Себе я соорудил для ночлега «змеенепроницаемую» подстилку, привязав все четыре угла к кустам, так что ее края были приподняты сантиметров на тридцать над уровнем земли. Потом принялся стряпать ужин.
Огонь чересчур разгорелся, так что мясо с краю немного пригорело, да и я сам едва не обуглился. Алан смотрел на мою возню с полным достоинства хладнокровием. Остальные тоже не проронили ни словечка благодарности, только молча протягивали тарелки за добавкой. Наконец, наевшись, они принялись совещаться.
– Знаешь, кого они мне напоминают? – сказал я Аркадию. – Банкиров в зале заседаний.
– Ну, это недалеко от истины, – согласился он. – Они решают, как все провернуть, чтобы выложить нам как можно меньше.
Мясо получилось подгоревшим и жестким, да и после обеда у Хэнлона у нас с Аркадием не было особого аппетита. Мы убрали остатки еды и сели в круг к старикам. Свет от костра выхватывал из темноты их лица. Взошла луна. Очертания холма едва различались.
Мы немного посидели молча, а потом Аркадий, улучив момент, повернулся к Алану и тихо обратился к нему по-английски:
– Ну так что за история связана с этим местом, старик?
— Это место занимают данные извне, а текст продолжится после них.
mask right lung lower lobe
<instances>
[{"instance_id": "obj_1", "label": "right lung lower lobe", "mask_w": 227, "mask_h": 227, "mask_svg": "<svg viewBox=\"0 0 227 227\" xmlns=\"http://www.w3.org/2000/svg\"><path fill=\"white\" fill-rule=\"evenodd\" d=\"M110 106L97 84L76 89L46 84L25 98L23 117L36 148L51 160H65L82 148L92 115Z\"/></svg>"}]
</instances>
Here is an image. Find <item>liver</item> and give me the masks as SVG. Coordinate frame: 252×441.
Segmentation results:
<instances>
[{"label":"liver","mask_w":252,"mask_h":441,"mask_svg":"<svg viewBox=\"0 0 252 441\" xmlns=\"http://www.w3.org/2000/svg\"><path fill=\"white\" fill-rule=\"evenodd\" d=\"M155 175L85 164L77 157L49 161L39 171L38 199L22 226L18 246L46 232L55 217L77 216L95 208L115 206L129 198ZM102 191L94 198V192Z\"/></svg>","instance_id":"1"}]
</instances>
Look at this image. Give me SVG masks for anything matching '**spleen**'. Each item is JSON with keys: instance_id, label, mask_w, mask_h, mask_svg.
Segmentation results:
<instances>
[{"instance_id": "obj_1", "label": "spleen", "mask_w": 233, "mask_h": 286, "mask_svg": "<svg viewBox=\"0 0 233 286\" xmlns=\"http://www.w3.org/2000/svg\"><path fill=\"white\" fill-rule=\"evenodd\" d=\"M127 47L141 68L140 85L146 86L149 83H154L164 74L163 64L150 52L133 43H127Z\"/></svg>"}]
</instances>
Алан не отрывал взгляда от костра. На скулах, плотно обтянутых кожей, играли отблески огня. Потом едва заметным движением он наклонил голову к человеку в голубом – тот встал и начал показывать (вставляя слова на пиджине) странствия Предка-Ящерицы.
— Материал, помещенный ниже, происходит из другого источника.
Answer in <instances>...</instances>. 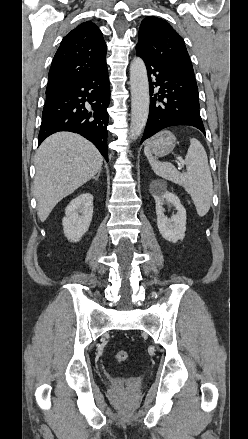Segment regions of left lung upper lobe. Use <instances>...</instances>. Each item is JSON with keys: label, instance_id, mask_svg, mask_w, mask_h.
Segmentation results:
<instances>
[{"label": "left lung upper lobe", "instance_id": "1", "mask_svg": "<svg viewBox=\"0 0 248 439\" xmlns=\"http://www.w3.org/2000/svg\"><path fill=\"white\" fill-rule=\"evenodd\" d=\"M136 48L151 59L194 76L184 40L165 20L146 17L140 25Z\"/></svg>", "mask_w": 248, "mask_h": 439}]
</instances>
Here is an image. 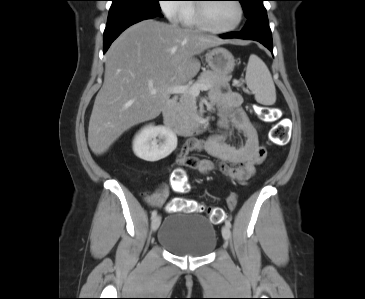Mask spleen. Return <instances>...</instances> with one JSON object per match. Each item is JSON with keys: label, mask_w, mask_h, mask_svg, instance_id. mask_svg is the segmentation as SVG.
<instances>
[{"label": "spleen", "mask_w": 365, "mask_h": 299, "mask_svg": "<svg viewBox=\"0 0 365 299\" xmlns=\"http://www.w3.org/2000/svg\"><path fill=\"white\" fill-rule=\"evenodd\" d=\"M247 87L255 95L258 103L273 105L276 89L266 64L255 54L250 55L245 76Z\"/></svg>", "instance_id": "1"}]
</instances>
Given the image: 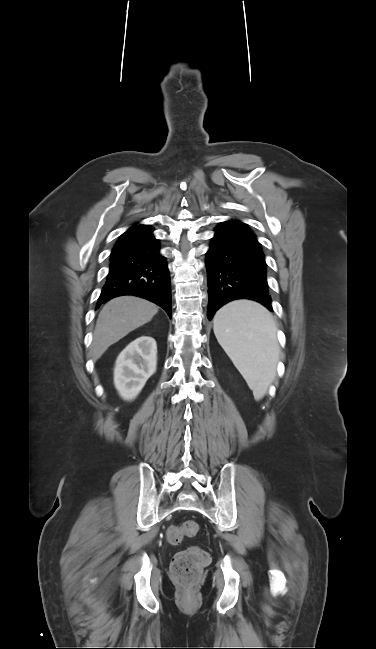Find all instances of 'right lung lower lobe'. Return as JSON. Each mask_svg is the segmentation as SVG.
<instances>
[{
	"instance_id": "1",
	"label": "right lung lower lobe",
	"mask_w": 376,
	"mask_h": 649,
	"mask_svg": "<svg viewBox=\"0 0 376 649\" xmlns=\"http://www.w3.org/2000/svg\"><path fill=\"white\" fill-rule=\"evenodd\" d=\"M152 232L149 228L119 238L96 308L114 297L134 295L159 305L172 317L169 270Z\"/></svg>"
}]
</instances>
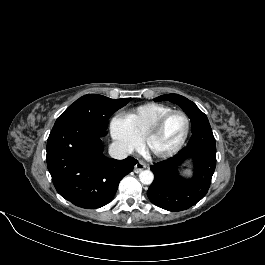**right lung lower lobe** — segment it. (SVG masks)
<instances>
[{
	"label": "right lung lower lobe",
	"instance_id": "1",
	"mask_svg": "<svg viewBox=\"0 0 265 265\" xmlns=\"http://www.w3.org/2000/svg\"><path fill=\"white\" fill-rule=\"evenodd\" d=\"M106 132L96 126L69 122L54 126L47 140V167L57 192L74 205L95 209L115 195L120 180L137 163L103 155L101 138Z\"/></svg>",
	"mask_w": 265,
	"mask_h": 265
}]
</instances>
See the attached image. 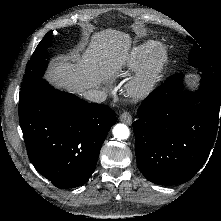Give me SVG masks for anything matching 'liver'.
<instances>
[{
    "label": "liver",
    "instance_id": "obj_1",
    "mask_svg": "<svg viewBox=\"0 0 221 221\" xmlns=\"http://www.w3.org/2000/svg\"><path fill=\"white\" fill-rule=\"evenodd\" d=\"M128 34L106 29L95 33L83 55L57 58L46 78L55 86L76 94L98 88L121 70L129 56Z\"/></svg>",
    "mask_w": 221,
    "mask_h": 221
}]
</instances>
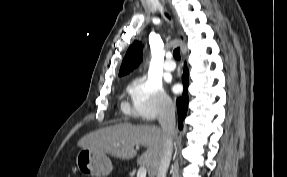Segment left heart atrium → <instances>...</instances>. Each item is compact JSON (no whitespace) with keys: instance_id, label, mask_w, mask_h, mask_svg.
<instances>
[{"instance_id":"left-heart-atrium-1","label":"left heart atrium","mask_w":287,"mask_h":177,"mask_svg":"<svg viewBox=\"0 0 287 177\" xmlns=\"http://www.w3.org/2000/svg\"><path fill=\"white\" fill-rule=\"evenodd\" d=\"M173 89H174V90H176V89H177V87H176V86H174V87H173Z\"/></svg>"}]
</instances>
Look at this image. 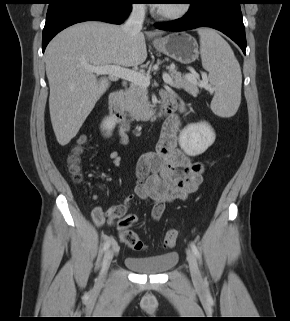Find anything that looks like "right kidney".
<instances>
[{
    "label": "right kidney",
    "instance_id": "1",
    "mask_svg": "<svg viewBox=\"0 0 290 321\" xmlns=\"http://www.w3.org/2000/svg\"><path fill=\"white\" fill-rule=\"evenodd\" d=\"M116 120L113 117H107L104 119L101 128L102 131H105L106 136H110L112 130L115 128Z\"/></svg>",
    "mask_w": 290,
    "mask_h": 321
}]
</instances>
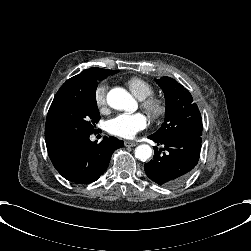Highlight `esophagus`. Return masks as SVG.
I'll use <instances>...</instances> for the list:
<instances>
[{
    "mask_svg": "<svg viewBox=\"0 0 251 251\" xmlns=\"http://www.w3.org/2000/svg\"><path fill=\"white\" fill-rule=\"evenodd\" d=\"M138 143H136V142H131V141H125L124 142V145L126 146V147H134V146H136Z\"/></svg>",
    "mask_w": 251,
    "mask_h": 251,
    "instance_id": "1",
    "label": "esophagus"
}]
</instances>
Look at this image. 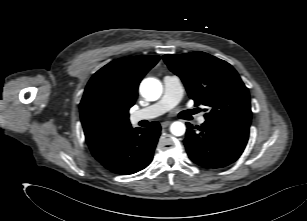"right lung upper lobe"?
I'll return each mask as SVG.
<instances>
[{"mask_svg": "<svg viewBox=\"0 0 307 221\" xmlns=\"http://www.w3.org/2000/svg\"><path fill=\"white\" fill-rule=\"evenodd\" d=\"M159 56H133L110 62L89 80L80 103L86 142L92 153L131 128L129 109L138 85Z\"/></svg>", "mask_w": 307, "mask_h": 221, "instance_id": "cb5924a9", "label": "right lung upper lobe"}]
</instances>
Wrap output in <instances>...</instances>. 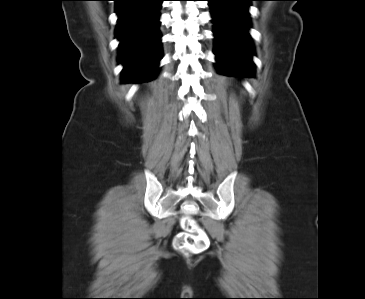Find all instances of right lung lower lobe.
I'll use <instances>...</instances> for the list:
<instances>
[{
    "instance_id": "right-lung-lower-lobe-1",
    "label": "right lung lower lobe",
    "mask_w": 365,
    "mask_h": 299,
    "mask_svg": "<svg viewBox=\"0 0 365 299\" xmlns=\"http://www.w3.org/2000/svg\"><path fill=\"white\" fill-rule=\"evenodd\" d=\"M118 15L116 38L122 82L139 83L156 77L161 59L159 9L163 0H114Z\"/></svg>"
}]
</instances>
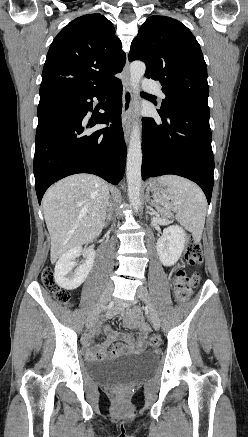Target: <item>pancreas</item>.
Returning a JSON list of instances; mask_svg holds the SVG:
<instances>
[{
	"instance_id": "pancreas-1",
	"label": "pancreas",
	"mask_w": 248,
	"mask_h": 437,
	"mask_svg": "<svg viewBox=\"0 0 248 437\" xmlns=\"http://www.w3.org/2000/svg\"><path fill=\"white\" fill-rule=\"evenodd\" d=\"M159 212L163 218H168L172 215L167 209H159Z\"/></svg>"
}]
</instances>
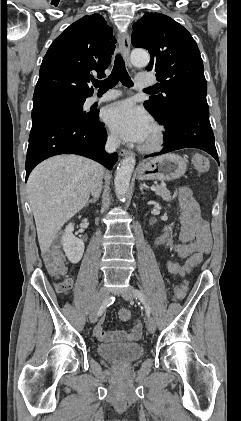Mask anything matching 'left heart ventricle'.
Instances as JSON below:
<instances>
[{
    "mask_svg": "<svg viewBox=\"0 0 241 421\" xmlns=\"http://www.w3.org/2000/svg\"><path fill=\"white\" fill-rule=\"evenodd\" d=\"M150 136H151V130H150V132H149V134H148V136H147L146 140H148V139L150 138ZM146 140H145V141H146Z\"/></svg>",
    "mask_w": 241,
    "mask_h": 421,
    "instance_id": "left-heart-ventricle-1",
    "label": "left heart ventricle"
}]
</instances>
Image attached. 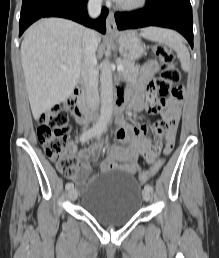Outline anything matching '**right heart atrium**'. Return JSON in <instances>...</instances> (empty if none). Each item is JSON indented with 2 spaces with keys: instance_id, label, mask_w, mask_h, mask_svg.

Песня рассказывала о том, как Ящерица и его молодая жена пришли с севера Австралии к Южному морю и как южанин соблазнил жену Ящерицы и подсунул вместо нее другую, с которой тот и отправился домой.
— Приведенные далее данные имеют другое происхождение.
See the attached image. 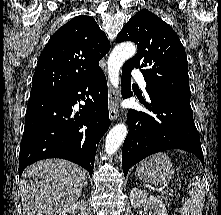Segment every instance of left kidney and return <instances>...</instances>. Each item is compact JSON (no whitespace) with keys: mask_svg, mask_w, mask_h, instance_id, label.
<instances>
[{"mask_svg":"<svg viewBox=\"0 0 221 215\" xmlns=\"http://www.w3.org/2000/svg\"><path fill=\"white\" fill-rule=\"evenodd\" d=\"M131 205L138 208L141 204H147L150 209L149 215H168L165 204L156 196H149L144 190L133 188L130 192Z\"/></svg>","mask_w":221,"mask_h":215,"instance_id":"obj_1","label":"left kidney"}]
</instances>
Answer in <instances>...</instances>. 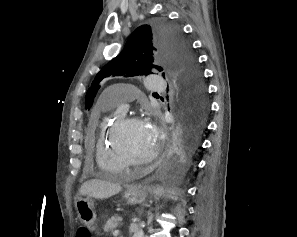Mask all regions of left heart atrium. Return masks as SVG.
<instances>
[{"label": "left heart atrium", "mask_w": 297, "mask_h": 237, "mask_svg": "<svg viewBox=\"0 0 297 237\" xmlns=\"http://www.w3.org/2000/svg\"><path fill=\"white\" fill-rule=\"evenodd\" d=\"M146 126L147 132L150 135V137L157 142L158 136H159V130L156 124L153 122L147 120L143 122Z\"/></svg>", "instance_id": "1"}]
</instances>
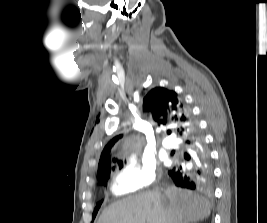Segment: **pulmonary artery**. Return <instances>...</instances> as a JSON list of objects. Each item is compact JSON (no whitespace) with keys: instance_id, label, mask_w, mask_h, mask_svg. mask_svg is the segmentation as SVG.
<instances>
[{"instance_id":"pulmonary-artery-1","label":"pulmonary artery","mask_w":267,"mask_h":223,"mask_svg":"<svg viewBox=\"0 0 267 223\" xmlns=\"http://www.w3.org/2000/svg\"><path fill=\"white\" fill-rule=\"evenodd\" d=\"M162 145L166 149H171V148L176 147V144L172 140H170V139H164L162 141Z\"/></svg>"}]
</instances>
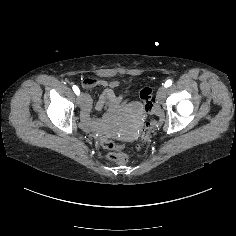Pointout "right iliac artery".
Masks as SVG:
<instances>
[{
  "instance_id": "obj_1",
  "label": "right iliac artery",
  "mask_w": 236,
  "mask_h": 236,
  "mask_svg": "<svg viewBox=\"0 0 236 236\" xmlns=\"http://www.w3.org/2000/svg\"><path fill=\"white\" fill-rule=\"evenodd\" d=\"M73 91L75 92L76 95L80 94V90L76 85H73Z\"/></svg>"
}]
</instances>
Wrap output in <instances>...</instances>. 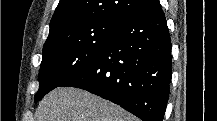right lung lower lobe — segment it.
<instances>
[{
  "label": "right lung lower lobe",
  "instance_id": "right-lung-lower-lobe-1",
  "mask_svg": "<svg viewBox=\"0 0 217 121\" xmlns=\"http://www.w3.org/2000/svg\"><path fill=\"white\" fill-rule=\"evenodd\" d=\"M171 64L166 18L153 0L121 25L95 61L59 86L87 90L143 121H162Z\"/></svg>",
  "mask_w": 217,
  "mask_h": 121
}]
</instances>
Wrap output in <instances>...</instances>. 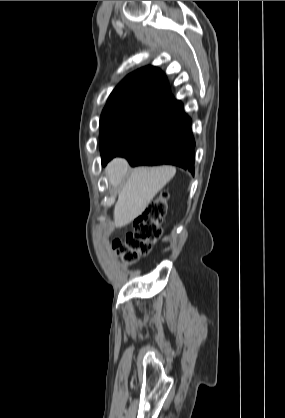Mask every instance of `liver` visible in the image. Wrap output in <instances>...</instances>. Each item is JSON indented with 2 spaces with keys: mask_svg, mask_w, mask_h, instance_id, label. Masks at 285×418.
<instances>
[{
  "mask_svg": "<svg viewBox=\"0 0 285 418\" xmlns=\"http://www.w3.org/2000/svg\"><path fill=\"white\" fill-rule=\"evenodd\" d=\"M129 164L124 158H114L105 168L112 187L119 190L114 207V224L124 227L140 216L155 195L173 178L172 166L138 167L125 181Z\"/></svg>",
  "mask_w": 285,
  "mask_h": 418,
  "instance_id": "1",
  "label": "liver"
}]
</instances>
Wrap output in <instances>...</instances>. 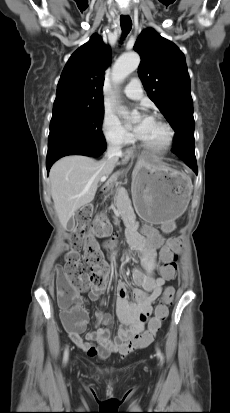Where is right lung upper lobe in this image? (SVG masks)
Segmentation results:
<instances>
[{
	"mask_svg": "<svg viewBox=\"0 0 230 413\" xmlns=\"http://www.w3.org/2000/svg\"><path fill=\"white\" fill-rule=\"evenodd\" d=\"M110 61L109 48L99 35H92L65 65L57 86L53 113L104 108L103 75Z\"/></svg>",
	"mask_w": 230,
	"mask_h": 413,
	"instance_id": "right-lung-upper-lobe-1",
	"label": "right lung upper lobe"
}]
</instances>
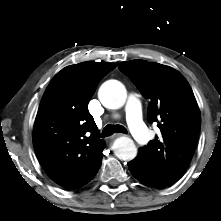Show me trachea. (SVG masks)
<instances>
[{
    "instance_id": "obj_1",
    "label": "trachea",
    "mask_w": 221,
    "mask_h": 221,
    "mask_svg": "<svg viewBox=\"0 0 221 221\" xmlns=\"http://www.w3.org/2000/svg\"><path fill=\"white\" fill-rule=\"evenodd\" d=\"M114 133H127V130L122 125H106L102 131L101 137H108Z\"/></svg>"
}]
</instances>
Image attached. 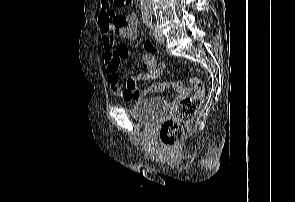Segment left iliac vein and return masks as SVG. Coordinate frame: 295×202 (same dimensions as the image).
Here are the masks:
<instances>
[{"instance_id":"1","label":"left iliac vein","mask_w":295,"mask_h":202,"mask_svg":"<svg viewBox=\"0 0 295 202\" xmlns=\"http://www.w3.org/2000/svg\"><path fill=\"white\" fill-rule=\"evenodd\" d=\"M152 30H153V35H154L155 40L158 43H163L165 41V37L163 36V34L158 29H156L154 26H152Z\"/></svg>"}]
</instances>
Не знаю, какой именно вид ящерицы он изображал – был ли он бородатой или земляной ящерицей или одной из взъерошенных, сердитых ящериц с воротником на шее. Главное, что человек в голубом казался вылитой ящерицей – более натуральную трудно было и вообразить.
Он был самцом и самкой, соблазнителем и соблазненной. Сладострастником, рогоносцем и утомленным путником. Он топорщил свои ящеричьи лапы, потом замирал и задирал голову. Поднимал нижнее веко, прикрывая радужную оболочку, и выбрасывал вперед ящеричий язык. Чудовищно раздувал шею, изображая ярость. Наконец, когда пришло время умирать, он принялся выгибаться и извиваться, и его движения делались все слабее и слабее, как у умирающего лебедя.
И вот его челюсти сомкнулись: настал конец.